Paulo recorda que o tema é semelhante ao de Portinari, mas a construção da forma é  completamente diferente. Segall vem de uma formação humanista da Bauhaus, em que a pintura propõe uma sociabilidade democrática. Se colocar lado a lado a obra O navio de Emigrantes com uma pintura da série Retirantes, de Portinari, ficará explícito a diferença da forma plástica entre ambas. Nas telas do pintor paulista há uma retórica exacerbada do social. Assim, Paulo aponta: basta lembrar as lágrimas enormes das mulheres de Portinari! A cor esmaecida, a união de pessoas sem rumo e à deriva expressam um choro. Ou seja, a pintura é próprio choro! O navio manifesta a condição de exílio, de alguém que sai e não vai a lugar nenhum. Por fim, Paulo Pasta evoca a fase de Campos de Jordão, uma cidade distante, fria e alta. Um local privilegiado para o recolhimento. Os bois e vacas pintados por Segall também lhe chamam atenção: como e por que alguém de tradição humanista começa a pintar esses animais? Paulo faz uma associação entre a passividade das vacas de Segall com o livro A vida dos animais, de J. M. Coetzee. Nessa obra, o escritor sul-africano estabelece uma perversa relação entre homens e animais, através de uma polêmica analogia entre o gado bovino e os campos de concentração nazistas. Essa convergência de leituras revela o humanismo de Segall, que pôde perceber a dor e a passividade nas vacas e bois que pintou.

 



[i] É importante mencionar que a ideia do museu como um laboratório experimental já vinha sendo discutida desde os anos de 1960. Walter Zanini, por exemplo, (diretor do Museu de Arte Contemporânea da Universidade de São Paulo de 1963 a 1978) no texto Problemas Museológicos, de 1964, relata o encontro com diversos intelectuais na ocasião do ICOM – Conselho Internacional de Museus.

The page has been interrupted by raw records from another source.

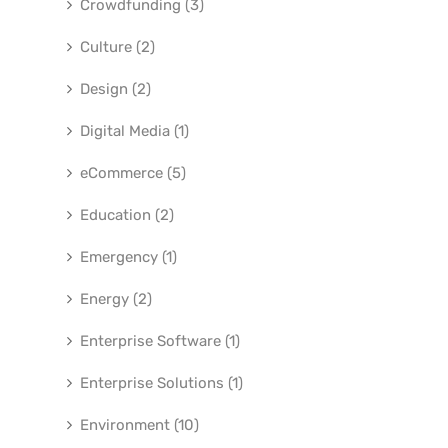
Crowdfunding (3)
Culture (2)
Design (2)
Digital Media (1)
eCommerce (5)
Education (2)
Emergency (1)
Energy (2)
Enterprise Software (1)
Enterprise Solutions (1)
Environment (10)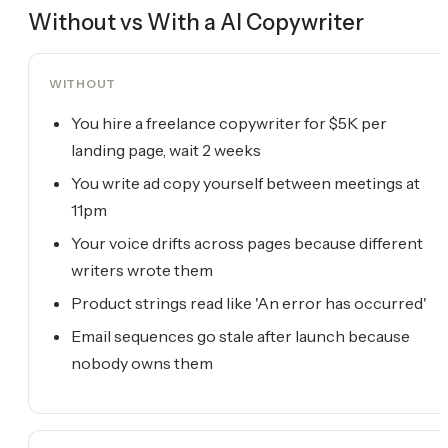
Without vs With a
AI Copywriter
WITHOUT
You hire a freelance copywriter for $5K per
landing page, wait 2 weeks
You write ad copy yourself between meetings at
11pm
Your voice drifts across pages because different
writers wrote them
Product strings read like 'An error has occurred'
Email sequences go stale after launch because
nobody owns them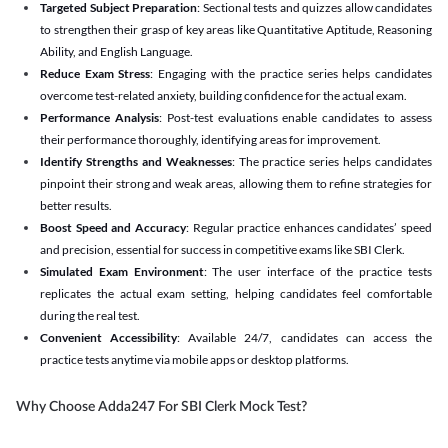
Targeted Subject Preparation
: Sectional tests and quizzes allow candidates
to strengthen their grasp of key areas like Quantitative Aptitude, Reasoning
Ability, and English Language.
Reduce Exam Stress
: Engaging with the practice series helps candidates
overcome test-related anxiety, building confidence for the actual exam.
Performance Analysis
: Post-test evaluations enable candidates to assess
their performance thoroughly, identifying areas for improvement.
Identify Strengths and Weaknesses
: The practice series helps candidates
pinpoint their strong and weak areas, allowing them to refine strategies for
better results.
Boost Speed and Accuracy
: Regular practice enhances candidates’ speed
and precision, essential for success in competitive exams like SBI Clerk.
Simulated Exam Environment
: The user interface of the practice tests
replicates the actual exam setting, helping candidates feel comfortable
during the real test.
Convenient Accessibility
: Available 24/7, candidates can access the
practice tests anytime via mobile apps or desktop platforms.
Why Choose Adda247 For SBI Clerk Mock Test?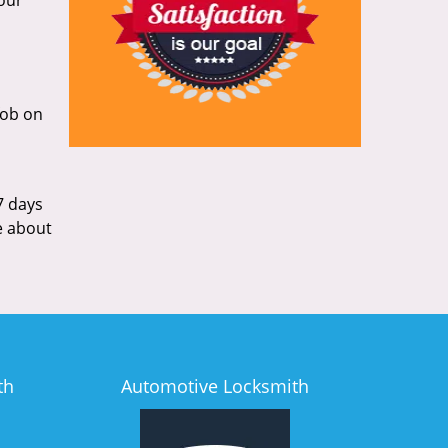
your
 fob on
7 days
ce about
th
Automotive Locksmith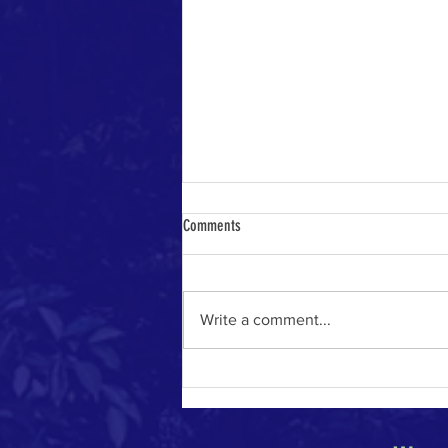
Comments
Write a comment...
The River of Life in the Age of A.I.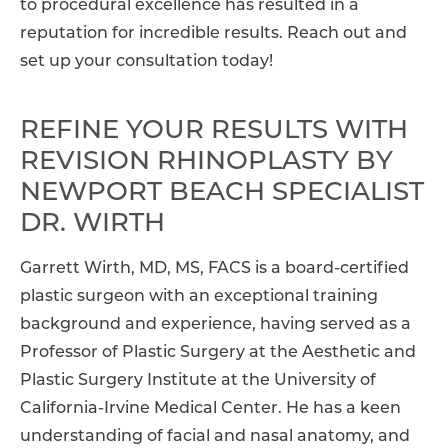
to procedural excellence has resulted in a
reputation for incredible results. Reach out and
set up your consultation today!
REFINE YOUR RESULTS WITH
REVISION RHINOPLASTY BY
NEWPORT BEACH SPECIALIST
DR. WIRTH
Garrett Wirth, MD, MS, FACS is a board-certified
plastic surgeon with an exceptional training
background and experience, having served as a
Professor of Plastic Surgery at the Aesthetic and
Plastic Surgery Institute at the University of
California-Irvine Medical Center. He has a keen
understanding of facial and nasal anatomy, and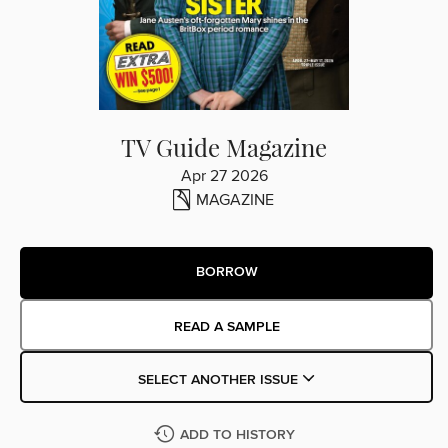
TV Guide Magazine
Apr 27 2026
MAGAZINE
BORROW
READ A SAMPLE
SELECT ANOTHER ISSUE
ADD TO HISTORY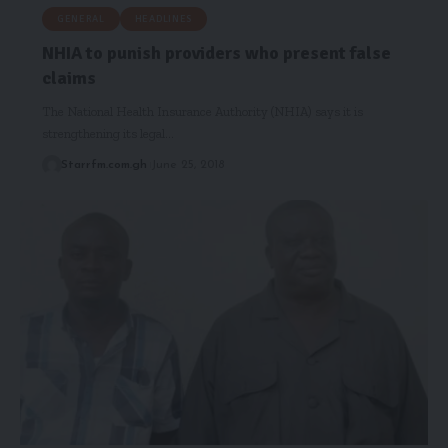
GENERAL
HEADLINES
NHIA to punish providers who present false
claims
The National Health Insurance Authority (NHIA) says it is
strengthening its legal…
Starrfm.com.gh
June 25, 2018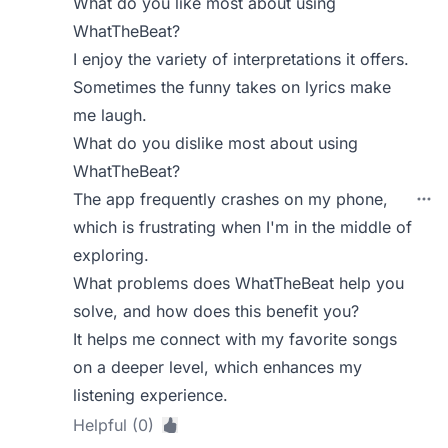
What do you like most about using
WhatTheBeat?
I enjoy the variety of interpretations it offers.
Sometimes the funny takes on lyrics make
me laugh.
What do you dislike most about using
WhatTheBeat?
The app frequently crashes on my phone,
which is frustrating when I'm in the middle of
exploring.
What problems does WhatTheBeat help you
solve, and how does this benefit you?
It helps me connect with my favorite songs
on a deeper level, which enhances my
listening experience.
Helpful (0)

Zanini manifesta interesse pelas ideias de Jean Cassou, o então diretor do Museu de Arte Moderna de Paris, citando algumas reflexões do francês: “O objetivo desse museu sendo o de conservar e classificar (característica do museu de um modo geral), é o de, sobretudo, ser um “laboratório experimental”, de atividade presidida pelo “espírito de vida”, pelo “estilo de presença e de presente”. In: FREIRE, Cristina. [Org.]. Walter Zanini: Escrituras Críticas. São Paulo: Annablume: MAC USP, 2013.

[ii] Sobre a experiência no Museu da Solidariedade, ver: PEDROSA, Mário. O modelo chileno de socialismo e a frente das artes. In: Política das artes. Textos Escolhidos. ARANTES, Otília [Org.]. São Paulo: EDUSP, 1995 e 40 años. Museo de la Solidaridad por Chile. Fraternidad, Arte y Política. 1971-1973. Santiago: Museo de la Solidaridad Salvador Allende, 2013.